▶ What is expected:
Include the line containing "Canciones más escuchadas" and every line after it up to the end of the material below; reproduce them exactly and drop the pictures.

[Start of Attachment]

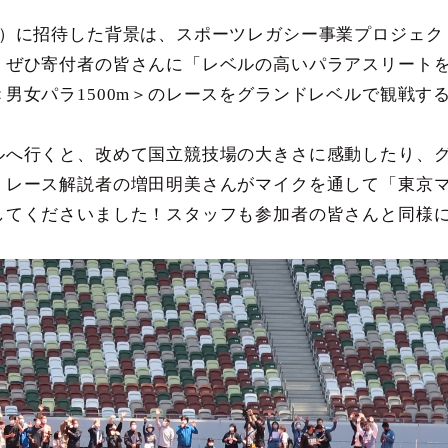
月）に招待した背景は、スポーツレガシー事業プロジェク
、ぜひ寄付者の皆さんに「レベルの高いパラアスリート
男女パラ1500m＞のレースをグランドレベルで観戦す
ルへ行くと、改めて国立競技場の大きさに感動したり、
、レース解説者の増田明美さんがマイクを通して「東京
してくださいました！スタッフも参加者の皆さんと同様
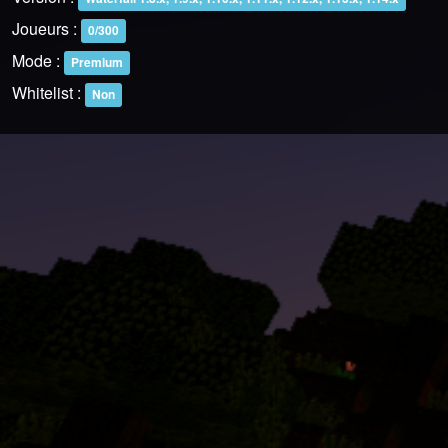
Joueurs :
0/300
Mode :
Premium
Whitelist :
Non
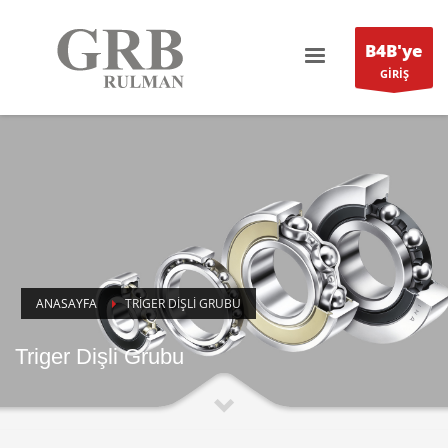
B4B'ye
GİRİŞ
ANASAYFA
TRIGER DIŞLI GRUBU
Triger Dişli Grubu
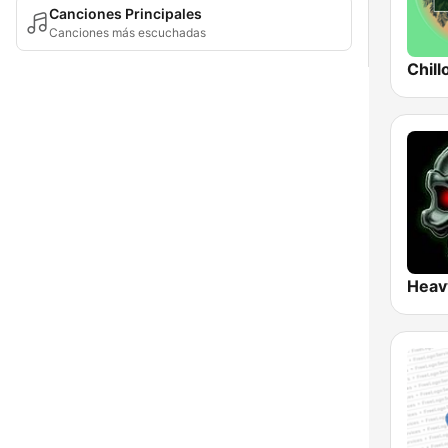
Canciones Principales
Canciones más escuchadas
Chill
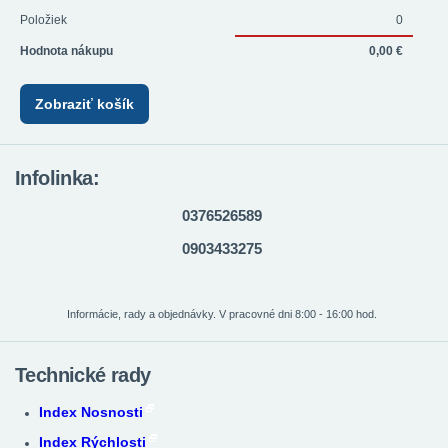
Položiek
0
Hodnota nákupu
0,00 €
Zobraziť košík
Infolinka:
0376526589
0903433275
Informácie, rady a objednávky. V pracovné dni 8:00 - 16:00 hod.
Technické rady
Index Nosnosti
Index Rýchlosti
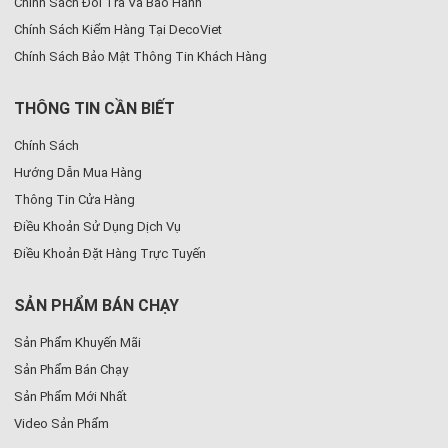
Chính Sách Đổi Trả Và Bảo Hành
Chính Sách Kiểm Hàng Tại DecoViet
Chính Sách Bảo Mật Thông Tin Khách Hàng
THÔNG TIN CẦN BIẾT
Chính Sách
Hướng Dẫn Mua Hàng
Thông Tin Cửa Hàng
Điều Khoản Sử Dụng Dịch Vụ
Điều Khoản Đặt Hàng Trực Tuyến
SẢN PHẨM BÁN CHẠY
Sản Phẩm Khuyến Mãi
Sản Phẩm Bán Chạy
Sản Phẩm Mới Nhất
Video Sản Phẩm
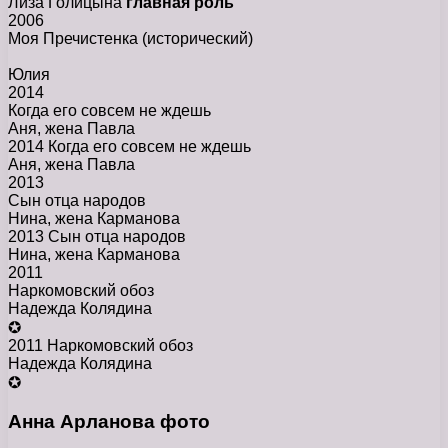
Лиза Голицына
главная роль
2006
Моя Пречистенка
(исторический)
Юлия
2014
Когда его совсем не ждешь
Аня, жена Павла
2014 Когда его совсем не ждешь
Аня, жена Павла
2013
Сын отца народов
Нина, жена Карманова
2013 Сын отца народов
Нина, жена Карманова
2011
Наркомовский обоз
Надежда Колядина
✪
2011 Наркомовский обоз
Надежда Колядина
✪
Анна Арланова фото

[End of Attachment]

▶ Output for this task:
Canciones más escuchadas
Chill
Položiek
0
Hodnota nákupu
0,00 €
Zobraziť košík
Infolinka:
0376526589
0903433275
Informácie, rady a objednávky. V pracovné dni 8:00 - 16:00 hod.
Technické rady
Index Nosnosti
Index Rýchlosti
Chính Sách Đổi Trả Và Bảo Hành
Chính Sách Kiểm Hàng Tại DecoViet
Chính Sách Bảo Mật Thông Tin Khách Hàng
THÔNG TIN CẦN BIẾT
Chính Sách
Hướng Dẫn Mua Hàng
Thông Tin Cửa Hàng
Điều Khoản Sử Dụng Dịch Vụ
Điều Khoản Đặt Hàng Trực Tuyến
SẢN PHẨM BÁN CHẠY
Sản Phẩm Khuyến Mãi
Sản Phẩm Bán Chạy
Sản Phẩm Mới Nhất
Video Sản Phẩm
Лиза Голицына
главная роль
2006
Моя Пречистенка
(исторический)
Юлия
2014
Когда его совсем не ждешь
Аня, жена Павла
2014 Когда его совсем не ждешь
Аня, жена Павла
2013
Сын отца народов
Нина, жена Карманова
2013 Сын отца народов
Нина, жена Карманова
2011
Наркомовский обоз
Надежда Колядина
✪
2011 Наркомовский обоз
Надежда Колядина
✪
Анна Арланова фото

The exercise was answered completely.